Услыхав эту речь (а мы видели, каким образом ребенка можно довести до ее понимания), иной, а не Эмиль, мог бы захотеть подражать мне и вести себя как богач; в подобном случае, я постараюсь помешать ему, по крайней мере, тщеславиться этим; я предпочитаю, чтобы он похитил у меня мое право и подавал милостыню тайком. Подобный обман свойственен его возрасту и – единственный, который я бы ему простил.
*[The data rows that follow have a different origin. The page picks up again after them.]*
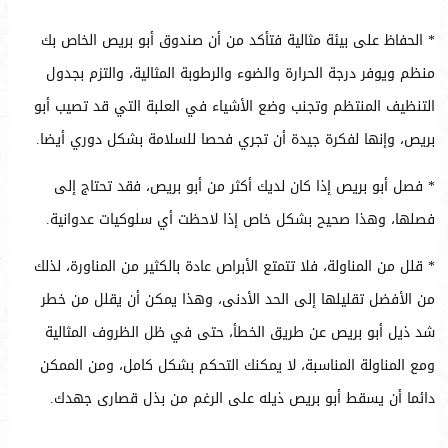
* الحفاظ على بيئة مثالية فتأكد من أن صندوق أبو بريص الخاص بك
منظم ويوفر درجة الحرارة والضوء والرطوبة المثالية، والتزم بجدول
التنظيف المنتظم وتجنب وضع الأشياء في العلبة التي قد تصيب أبو
بريص، وإنها لفكرة جيدة أن تجري فحصا للسلامة بشكل دوري أيضا.
* فصل أبو بريص إذا كان لديك أكثر من أبو بريص، فقد تحتاج إلى
فصلها، وهذا صحيح بشكل خاص إذا لاحظت أي سلوكيات عدوانية.
* قلل من المناولة، فلا تتمتع الأبراص عادة بالكثير من المناورة، لذلك
من الأفضل تقليلها إلى الحد الأدنى، وهذا يمكن أن يقلل من خطر
شد ذيل أبو بريص عن طريق الخطأ، حتى في ظل الظروف المثالية
ومع المناولة المناسبة، لا يمكنك التحكم بشكل كامل، ومن الممكن
دائما أن يسقط أبو بريص ذيله على الرغم من بذل قصارى جهدك.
Я знаю, что все эти добродетели из подражания – не более как добродетели обезьяны, и всякое доброе дело только тогда бывает нравственно-хорошим, когда делается как доброе дело, а не потому, что так делают другие. Но в возрасте, когда сердце еще ничего не чувствует, нужно заставить детей подражать действиям, к которым хочешь их приучить, в ожидании, пока они в состоянии будут их делать с рассудком и из любви к добру. Человек склонен к подражанию и даже животное склонно к тому же; склонность к подражанию – естественное свойство, но в обществе оно превращается в порок. Обезьяна подражает человеку, которого боится, и не подражает животным, которых презирает; она считает хорошим то, что делает существо высшее. У нас же, напротив того, наши разнородные арлекины подражают прекрасному с целью унизить его, сделать его смешным. Они стараются приравнять к себе то, что лучше их, а если и усиливаются подражать тому, чему удивляются, то по выбору предметов виден ложный вкус подражателей: они скорее хотят обмануть других или снискать одобрение своему искусству, чем сделаться лучше или умнее. Начало подражания лежит у нас всегда в желании превзойти себя. Если мое предприятие удастся, у Эмиля, конечно, не будет такого желания.

Вникните во все правила воспитания, вы найдете, что все они противоречат здравому смыслу, в особенности в том, что касается добродетели и нравов. Единственный урок нравственности, годный в детском возрасте и самый важный во всяком возрасте, заключается в том, чтобы никогда и никому не делать зла. Само наставление делать добро, если оно не подчинено ему, опасно, лживо, противоречиво. Кто же не делает добра? Все его делают, злые как и добрые; они делают одного счастливого насчет сотни несчастных; и отсюда проистекают все наши бедствия. Самые высокие добродетели суть отрицательные; они также и самые трудные, потому что не громки и лишены даже той сладостной для человеческого сердца отрады – отпустить от себя кого-нибудь довольным. О, какое благо делает своим ближним человек (если такой есть), который никогда не делает их зла! Какая отвага души, какая сила характера нужна ему для этого! Не в умствованиях об этом правиле, а на практике только чувствуется вся важность и трудность удачи.[13]

 

Вот несколько слабых идей о тех предосторожностях, с какими я желал бы давать детям наставления, в которых им иногда нельзя отказать, не подвергая их возможности вредить самим себе или другим и перенимать дурные привычки, от которых потом трудно будет их исправить. Но будьте уверены, что эта необходимость редко представится для детей, воспитанных как следует: ин невозможно будет сделаться непослушными, злыми, лживыми, жадными, если в сердцах их не будут посеяны задатки этих пороков. Поэтому то, что я говорил здесь, служит скорее как исключение, нежели как правило; но исключения эти учащаются по мере того, как детям представляется случай выходить из своего состояния и заражаться пороками взрослых людей. Тем из детей, которые воспитываются в среде общества, необходимы более ранние наставления, нежели тем, которых воспитывают в уединении. Это уединенное воспитание было бы предпочтительнее уже но одному тому, что оно даст ребенку время созреть.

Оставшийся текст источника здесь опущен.